Segundo ela, por enquanto só foi decidido o retorno dos alunos do último ano do ensino médio para que eles tenham condições de competir no Exame Nacional da categoria (Enem). A secretária lembrou que o Estado também tem oferecido aulas e conteúdos educacionais pela TV Cultura e na internet.
O procurador geral do Estado se comprometeu a providenciar o agendamento da reunião com o Comitê Técnico de Saúde, e garantiu que todas as decisões sobre a volta das atividades presenciais serão tomadas da forma mais isonômica possível. Seffer frisou que o governo estadual sempre esteve à disposição para ouvir críticas e sugestões da sociedade, de forma a enriquecer o processo decisório, e que todas as decisões estão sendo adotadas de modo cientificamente adequado, com a ponderação necessária.

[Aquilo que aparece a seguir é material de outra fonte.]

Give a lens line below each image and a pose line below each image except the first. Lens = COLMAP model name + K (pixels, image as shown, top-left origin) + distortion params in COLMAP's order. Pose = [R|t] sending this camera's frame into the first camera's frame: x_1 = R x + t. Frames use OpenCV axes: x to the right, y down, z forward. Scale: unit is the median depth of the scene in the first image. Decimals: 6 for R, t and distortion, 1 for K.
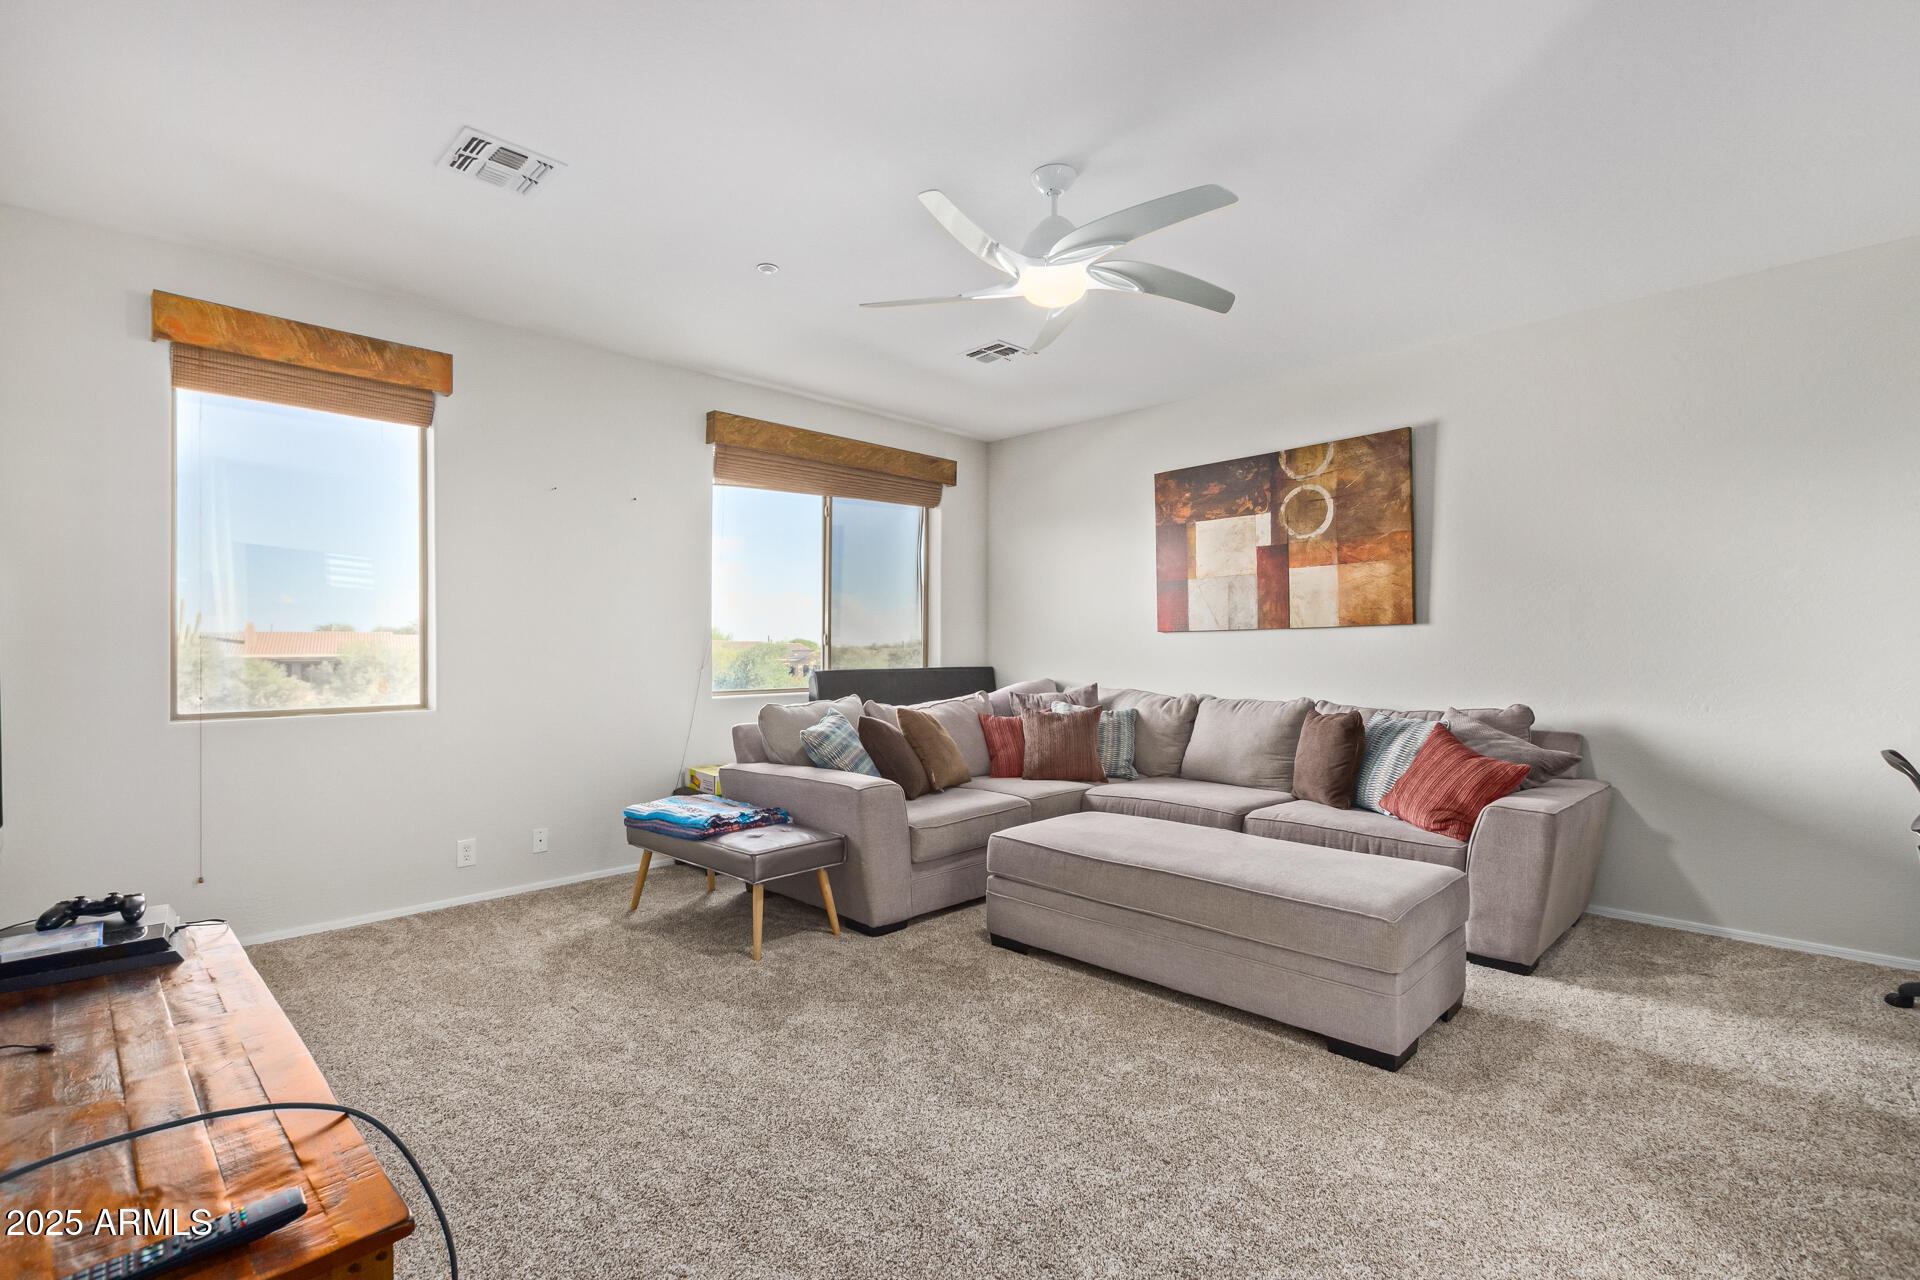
lens RADIAL K [[874.9, 0, 955.4], [0, 874.9, 648.5], [0, 0, 1]] dist [0.004453, -0.000939]
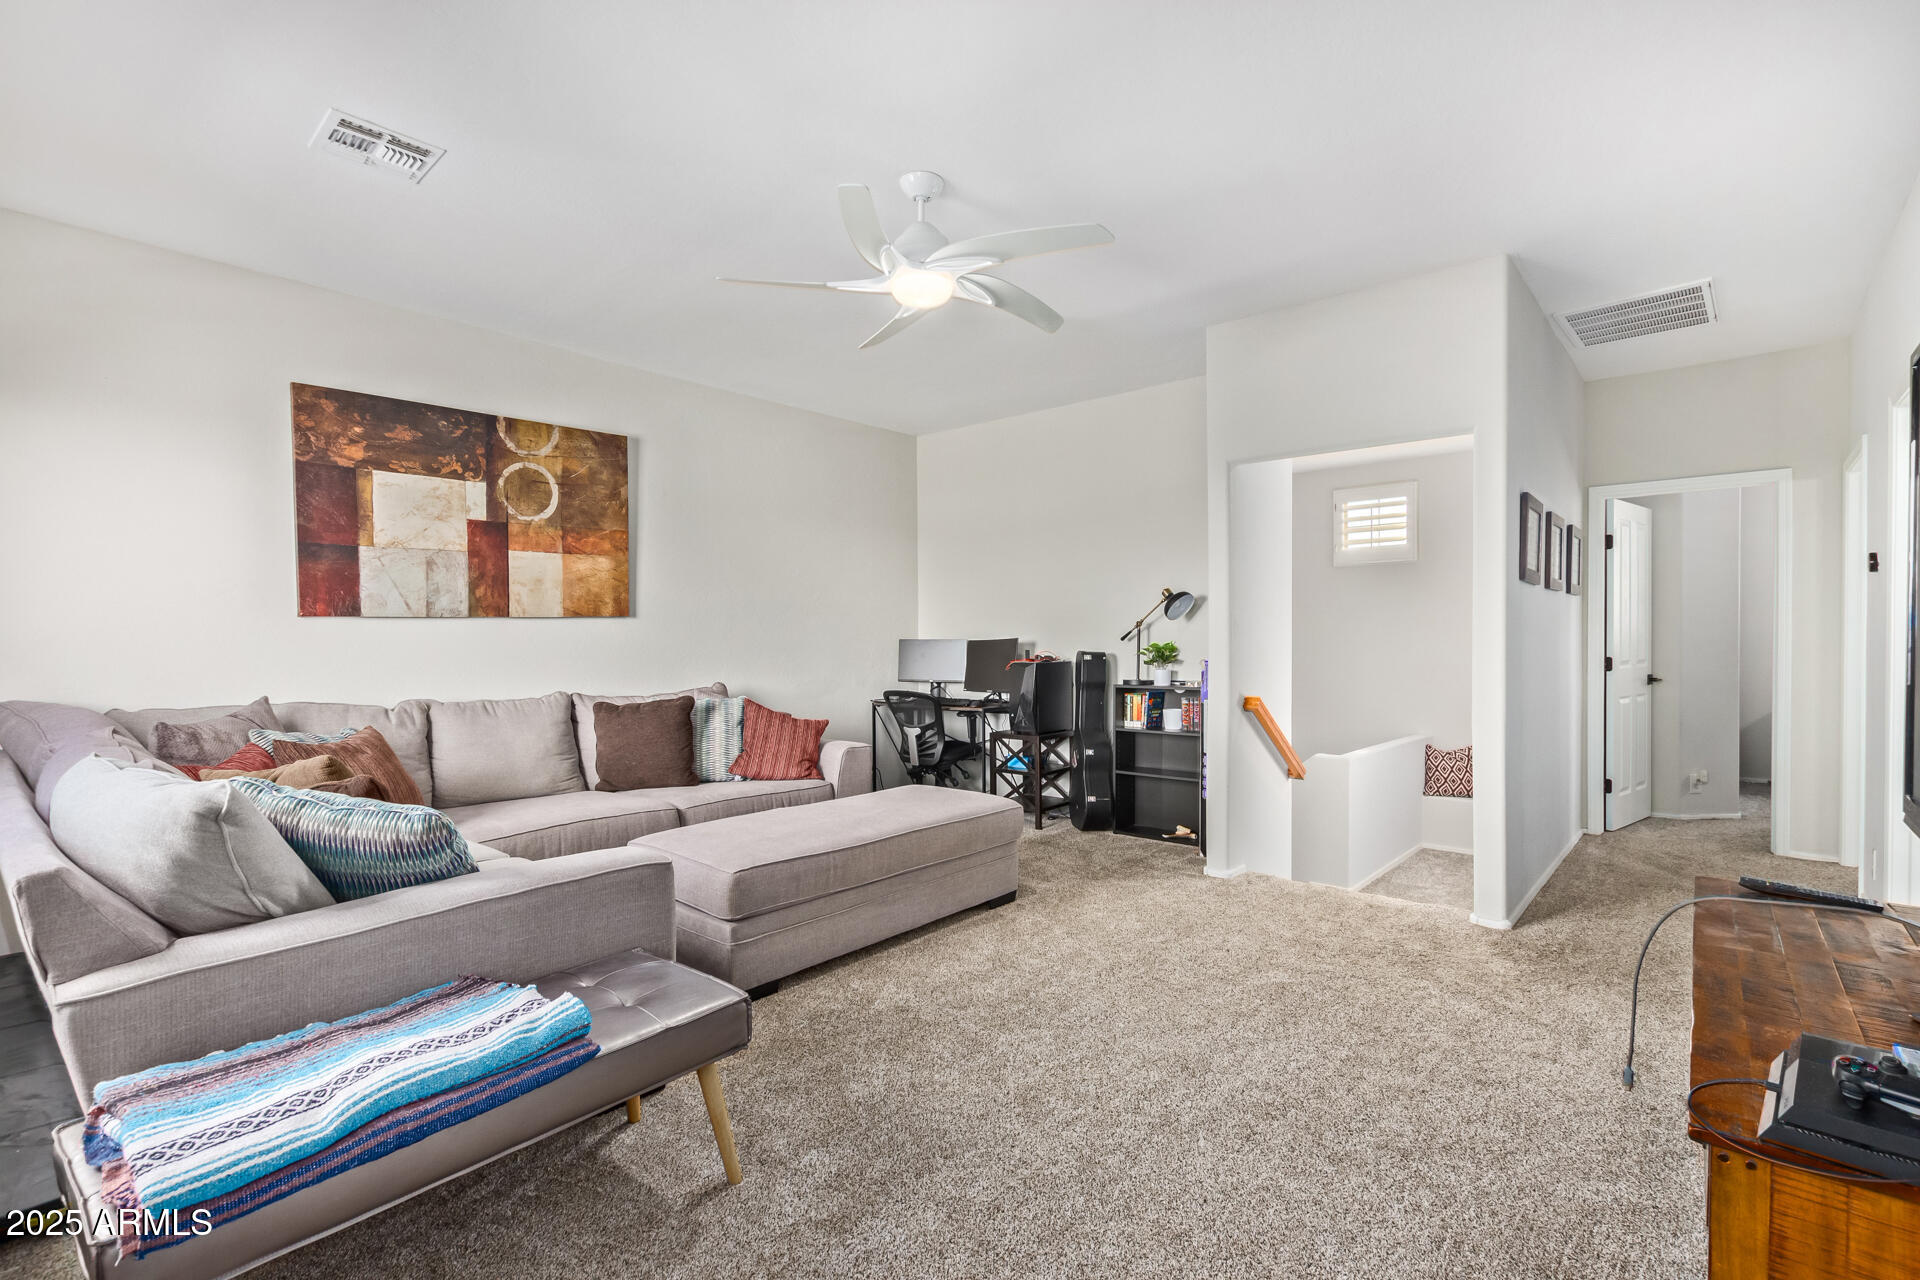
lens RADIAL K [[874.9, 0, 955.4], [0, 874.9, 648.5], [0, 0, 1]] dist [0.004453, -0.000939]
pose [[-0.070431, -0.017378, 0.997365, -0.554349], [-0.001616, 0.999849, 0.017307, -0.007332], [-0.997515, -0.000393, -0.070449, 0.612822]]
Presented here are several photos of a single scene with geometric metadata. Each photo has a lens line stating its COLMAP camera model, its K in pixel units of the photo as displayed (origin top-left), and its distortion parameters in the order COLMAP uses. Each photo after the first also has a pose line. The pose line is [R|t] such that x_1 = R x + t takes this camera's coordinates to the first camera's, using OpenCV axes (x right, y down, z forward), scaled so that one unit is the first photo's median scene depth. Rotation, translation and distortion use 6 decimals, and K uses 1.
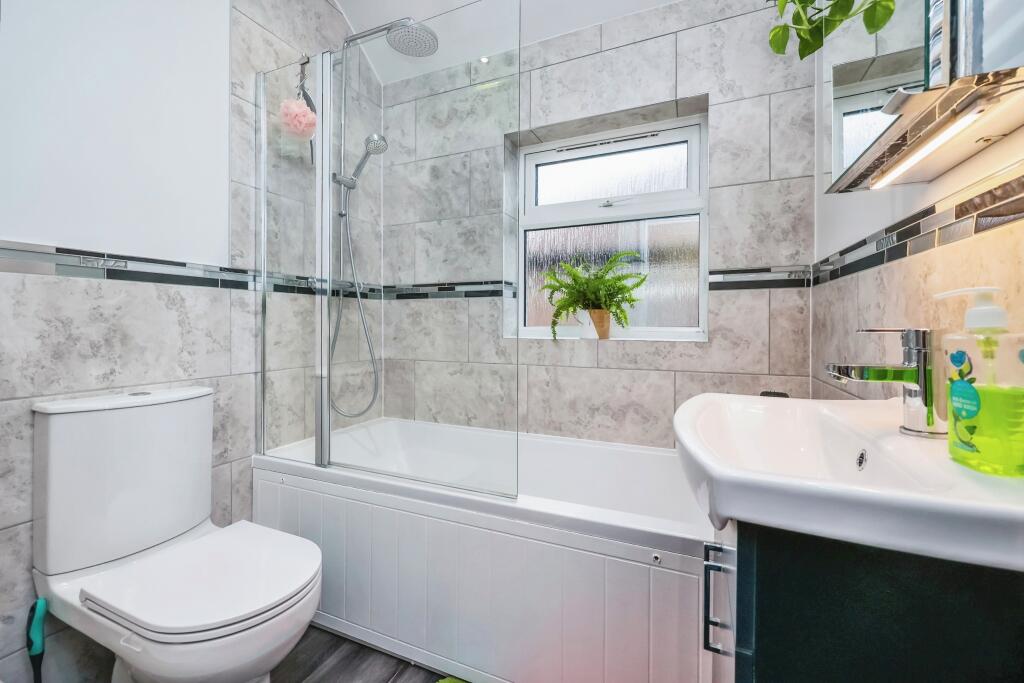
lens RADIAL K [[417.9, 0, 511.2], [0, 417.9, 330.3], [0, 0, 1]] dist [0.000422, -0.000070]
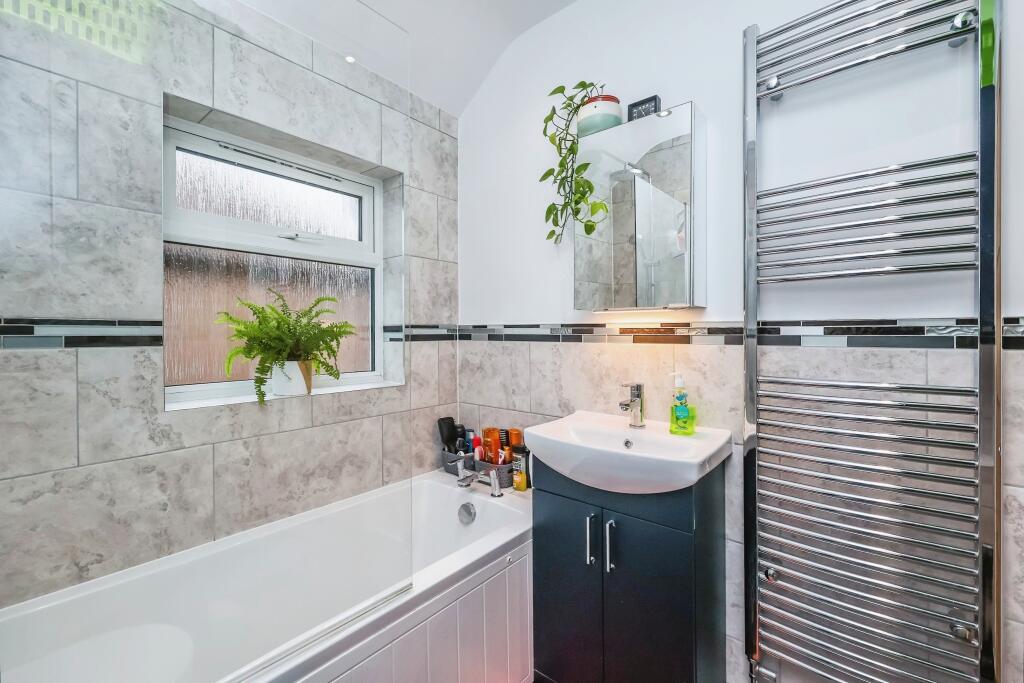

Representante do Fundo das Nações Unidas para a Infância (Unicef) informou na reunião que a organização está à disposição do Estado, dos municípios e de toda a sociedade para auxiliar na construção dos planos de retomada.
Representantes dos professores ressaltaram que, apesar de ter recebido recomendação dos MPs para evitar o retorno irresponsável às atividades escolares presenciais, a prefeitura de Belém está obrigando os professores a retomar o trabalho presencial, e por causa desse retorno alguns profissionais já se contaminaram pelo novo coronavírus. Segundo os professores, a mesma situação se repete em Jacareacanga, no sudoeste do Estado.